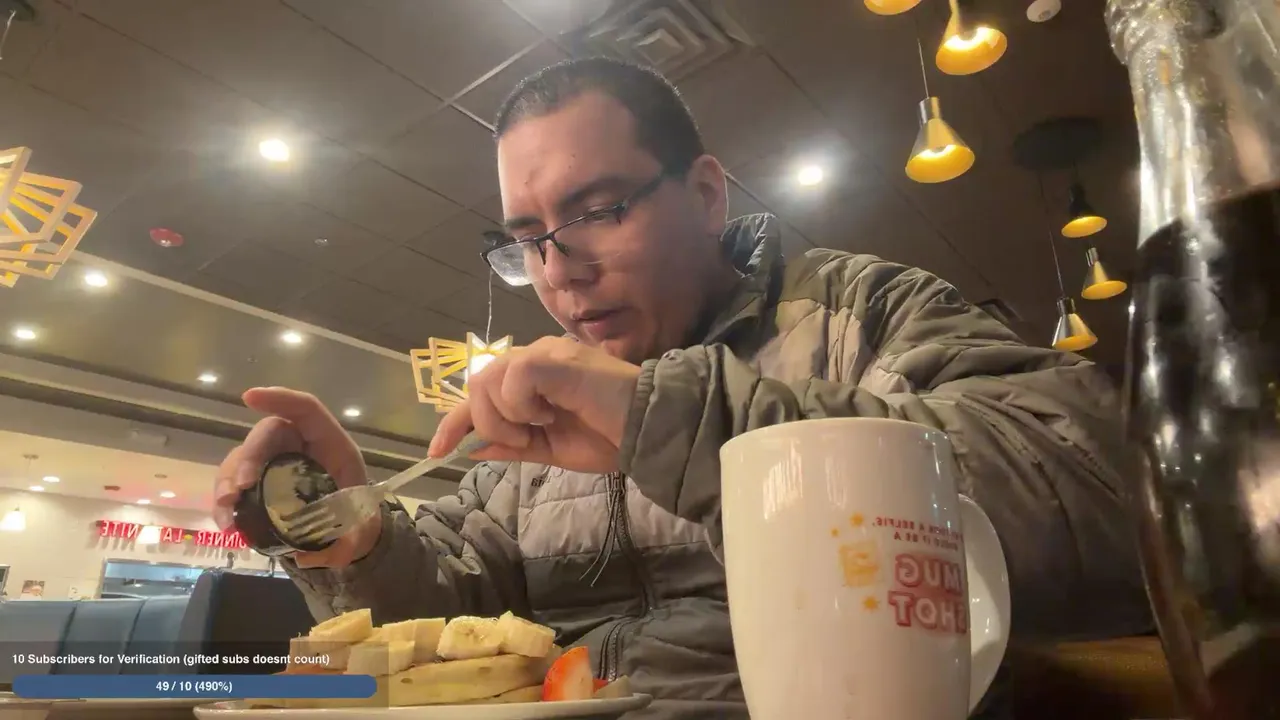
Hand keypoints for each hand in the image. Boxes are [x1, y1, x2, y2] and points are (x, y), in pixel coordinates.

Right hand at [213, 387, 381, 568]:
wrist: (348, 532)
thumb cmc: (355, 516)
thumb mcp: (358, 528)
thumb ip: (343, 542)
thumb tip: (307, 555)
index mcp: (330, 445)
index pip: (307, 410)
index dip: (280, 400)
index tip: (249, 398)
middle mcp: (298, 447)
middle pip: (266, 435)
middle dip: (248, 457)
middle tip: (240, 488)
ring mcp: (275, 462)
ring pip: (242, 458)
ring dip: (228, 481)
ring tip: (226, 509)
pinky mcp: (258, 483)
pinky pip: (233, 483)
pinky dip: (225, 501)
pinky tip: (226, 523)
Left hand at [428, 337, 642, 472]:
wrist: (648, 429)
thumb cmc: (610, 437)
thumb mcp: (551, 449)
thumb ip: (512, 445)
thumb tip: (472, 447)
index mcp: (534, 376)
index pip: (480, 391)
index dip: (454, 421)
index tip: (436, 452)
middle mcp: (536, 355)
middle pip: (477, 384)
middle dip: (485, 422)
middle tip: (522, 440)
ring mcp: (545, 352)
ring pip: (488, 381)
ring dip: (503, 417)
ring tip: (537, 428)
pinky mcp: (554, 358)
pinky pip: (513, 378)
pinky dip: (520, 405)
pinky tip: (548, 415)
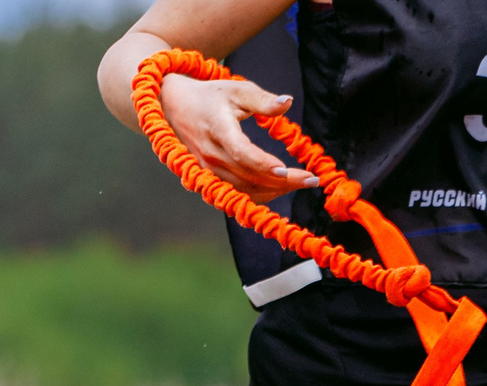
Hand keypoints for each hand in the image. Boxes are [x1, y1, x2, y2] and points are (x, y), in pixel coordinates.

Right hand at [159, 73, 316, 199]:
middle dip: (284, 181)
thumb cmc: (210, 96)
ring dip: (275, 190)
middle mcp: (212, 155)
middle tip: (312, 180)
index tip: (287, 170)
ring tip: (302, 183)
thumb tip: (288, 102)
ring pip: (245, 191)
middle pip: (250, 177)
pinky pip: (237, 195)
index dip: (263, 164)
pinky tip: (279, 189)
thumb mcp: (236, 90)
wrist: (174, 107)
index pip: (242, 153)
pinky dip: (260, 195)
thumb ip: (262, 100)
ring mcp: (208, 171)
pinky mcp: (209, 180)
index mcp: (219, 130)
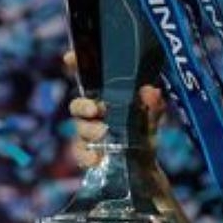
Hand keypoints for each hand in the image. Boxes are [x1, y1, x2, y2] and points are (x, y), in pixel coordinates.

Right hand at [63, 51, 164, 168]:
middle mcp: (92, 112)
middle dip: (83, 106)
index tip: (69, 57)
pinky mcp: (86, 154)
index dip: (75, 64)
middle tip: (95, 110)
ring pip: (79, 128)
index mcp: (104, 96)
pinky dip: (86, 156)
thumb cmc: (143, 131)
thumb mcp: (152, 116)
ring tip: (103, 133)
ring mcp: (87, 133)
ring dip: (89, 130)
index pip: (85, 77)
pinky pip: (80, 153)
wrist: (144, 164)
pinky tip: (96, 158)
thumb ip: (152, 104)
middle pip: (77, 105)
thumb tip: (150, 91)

__Work to be completed__.
Filter this listing and copy only the lines holding the word "Right".

__Exercise result__.
Right hand at [213, 387, 381, 568]:
Right hand at [159, 73, 316, 199]:
Right hand at [63, 51, 164, 168]:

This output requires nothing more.